I'm attempting to do this:
p = re.compile(ur'([A-Z]\w+\s+[A-Z]\w+)|([A-Z]\w+)(?=\s+and\s+[A-Z]\w+\s+([A-Z]\w+))', re.MULTILINE)
test_str = u"Russ Middleton and Lisa Murro\nRon Iervolino, Trish and Russ Middleton, and Lisa Middleton \nRon Iervolino, Kelly and Tom Murro\nRon Iervolino, Trish and Russ Middleton and Lisa Middleton "
subst = u"$1$2 $3"
result = re.sub(p, subst, test_str)
The goal is to get something that both matches all the names and fills in last names when necessary (e.g., Trish and Russ Middleton becomes Trish Middleton and Russ Middleton). In the end, I'm looking for the names that appear together in a single line.

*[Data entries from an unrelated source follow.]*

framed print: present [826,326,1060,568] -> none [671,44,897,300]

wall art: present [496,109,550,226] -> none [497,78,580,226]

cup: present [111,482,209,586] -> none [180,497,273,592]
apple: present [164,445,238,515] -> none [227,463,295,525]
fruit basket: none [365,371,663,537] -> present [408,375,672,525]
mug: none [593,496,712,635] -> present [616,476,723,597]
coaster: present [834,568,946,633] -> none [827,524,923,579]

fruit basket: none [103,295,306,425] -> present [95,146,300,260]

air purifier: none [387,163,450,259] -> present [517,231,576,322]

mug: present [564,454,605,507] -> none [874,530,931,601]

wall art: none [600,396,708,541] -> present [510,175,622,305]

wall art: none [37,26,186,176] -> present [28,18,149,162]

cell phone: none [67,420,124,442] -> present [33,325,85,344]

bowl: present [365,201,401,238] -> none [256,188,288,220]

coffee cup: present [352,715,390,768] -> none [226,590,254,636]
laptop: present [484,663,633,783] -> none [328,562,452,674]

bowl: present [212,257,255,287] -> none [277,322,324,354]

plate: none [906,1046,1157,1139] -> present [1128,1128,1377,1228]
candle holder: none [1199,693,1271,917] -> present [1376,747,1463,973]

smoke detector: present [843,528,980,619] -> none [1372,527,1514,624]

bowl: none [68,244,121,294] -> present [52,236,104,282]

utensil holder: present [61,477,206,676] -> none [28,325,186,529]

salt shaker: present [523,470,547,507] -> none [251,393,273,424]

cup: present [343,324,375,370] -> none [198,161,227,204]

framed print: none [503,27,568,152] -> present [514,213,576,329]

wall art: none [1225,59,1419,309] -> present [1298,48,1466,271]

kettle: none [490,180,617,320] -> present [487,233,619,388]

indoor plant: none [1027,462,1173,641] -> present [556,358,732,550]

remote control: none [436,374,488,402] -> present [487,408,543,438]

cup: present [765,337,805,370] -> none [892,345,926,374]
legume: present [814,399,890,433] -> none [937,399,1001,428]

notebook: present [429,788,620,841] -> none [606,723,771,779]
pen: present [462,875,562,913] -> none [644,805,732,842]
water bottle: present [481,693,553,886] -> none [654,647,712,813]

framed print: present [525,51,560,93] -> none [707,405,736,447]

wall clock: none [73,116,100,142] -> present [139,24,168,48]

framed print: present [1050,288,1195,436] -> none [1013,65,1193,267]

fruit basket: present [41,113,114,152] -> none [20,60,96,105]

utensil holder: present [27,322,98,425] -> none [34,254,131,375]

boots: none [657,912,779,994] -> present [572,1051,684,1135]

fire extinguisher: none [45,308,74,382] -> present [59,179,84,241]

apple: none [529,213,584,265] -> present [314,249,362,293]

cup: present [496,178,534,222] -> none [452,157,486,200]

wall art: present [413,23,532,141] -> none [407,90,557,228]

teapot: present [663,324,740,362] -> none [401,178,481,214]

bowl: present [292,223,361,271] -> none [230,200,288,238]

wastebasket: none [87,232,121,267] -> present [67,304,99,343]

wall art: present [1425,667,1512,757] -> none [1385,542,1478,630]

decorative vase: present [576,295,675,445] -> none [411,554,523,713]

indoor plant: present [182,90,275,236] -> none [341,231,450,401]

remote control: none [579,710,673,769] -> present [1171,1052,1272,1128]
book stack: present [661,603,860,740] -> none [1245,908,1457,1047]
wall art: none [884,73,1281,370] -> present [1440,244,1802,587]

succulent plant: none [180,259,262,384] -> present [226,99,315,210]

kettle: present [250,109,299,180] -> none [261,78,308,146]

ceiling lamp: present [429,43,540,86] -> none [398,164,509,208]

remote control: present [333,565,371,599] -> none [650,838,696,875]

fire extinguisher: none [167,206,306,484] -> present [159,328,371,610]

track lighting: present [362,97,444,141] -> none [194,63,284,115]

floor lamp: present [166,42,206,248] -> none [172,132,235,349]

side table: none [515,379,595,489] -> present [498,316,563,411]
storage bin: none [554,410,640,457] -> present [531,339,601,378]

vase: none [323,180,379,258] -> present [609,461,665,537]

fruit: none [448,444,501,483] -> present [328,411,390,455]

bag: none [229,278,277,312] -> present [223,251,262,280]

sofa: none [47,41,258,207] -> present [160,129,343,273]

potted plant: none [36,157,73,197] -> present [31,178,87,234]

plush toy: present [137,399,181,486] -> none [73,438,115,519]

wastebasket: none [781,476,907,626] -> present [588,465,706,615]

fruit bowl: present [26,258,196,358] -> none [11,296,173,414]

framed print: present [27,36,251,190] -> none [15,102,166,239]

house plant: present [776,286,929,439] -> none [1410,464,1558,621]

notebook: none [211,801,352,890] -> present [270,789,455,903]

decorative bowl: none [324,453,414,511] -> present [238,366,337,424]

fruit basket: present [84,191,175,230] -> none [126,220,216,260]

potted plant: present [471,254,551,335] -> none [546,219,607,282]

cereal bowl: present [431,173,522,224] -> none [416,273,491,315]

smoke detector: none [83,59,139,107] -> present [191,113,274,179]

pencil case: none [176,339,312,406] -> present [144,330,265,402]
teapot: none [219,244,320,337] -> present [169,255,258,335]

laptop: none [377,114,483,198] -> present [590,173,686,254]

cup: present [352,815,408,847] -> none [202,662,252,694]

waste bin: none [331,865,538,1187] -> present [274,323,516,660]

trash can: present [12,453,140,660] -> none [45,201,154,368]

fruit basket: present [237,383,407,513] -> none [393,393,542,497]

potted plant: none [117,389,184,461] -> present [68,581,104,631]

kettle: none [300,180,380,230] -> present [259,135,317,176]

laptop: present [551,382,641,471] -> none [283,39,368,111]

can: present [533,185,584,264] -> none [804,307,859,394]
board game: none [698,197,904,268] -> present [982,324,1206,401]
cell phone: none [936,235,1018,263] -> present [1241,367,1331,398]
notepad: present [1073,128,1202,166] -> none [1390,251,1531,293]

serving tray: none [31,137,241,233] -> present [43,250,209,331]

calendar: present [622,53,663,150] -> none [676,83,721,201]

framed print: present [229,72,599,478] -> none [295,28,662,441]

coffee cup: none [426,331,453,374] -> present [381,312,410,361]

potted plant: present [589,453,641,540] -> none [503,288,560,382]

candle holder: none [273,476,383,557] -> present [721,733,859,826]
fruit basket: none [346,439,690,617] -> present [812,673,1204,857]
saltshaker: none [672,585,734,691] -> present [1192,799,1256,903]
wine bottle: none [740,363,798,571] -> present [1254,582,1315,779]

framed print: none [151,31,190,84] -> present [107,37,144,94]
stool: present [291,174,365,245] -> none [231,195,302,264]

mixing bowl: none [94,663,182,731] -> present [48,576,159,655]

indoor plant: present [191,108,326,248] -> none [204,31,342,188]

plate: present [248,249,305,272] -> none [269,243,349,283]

Someone else was kind enough to help me with the regex, and I thought I knew how to write it programmatically in Python (although I'm new to Python). Not being able to get it, I resorted to using the code generated by Regex101 (the code shown above). However, all I get in result is:
u'$1$2 $3 and $1$2 $3\n$1$2 $3, $1$2 $3 and $1$2 $3, and $1$2 $3 \n$1$2 $3, $1$2 $3 and $1$2 $3\n$1$2 $3, $1$2 $3 and $1$2 $3 and $1$2 $3 '
What am I missing with Python and regular expressions?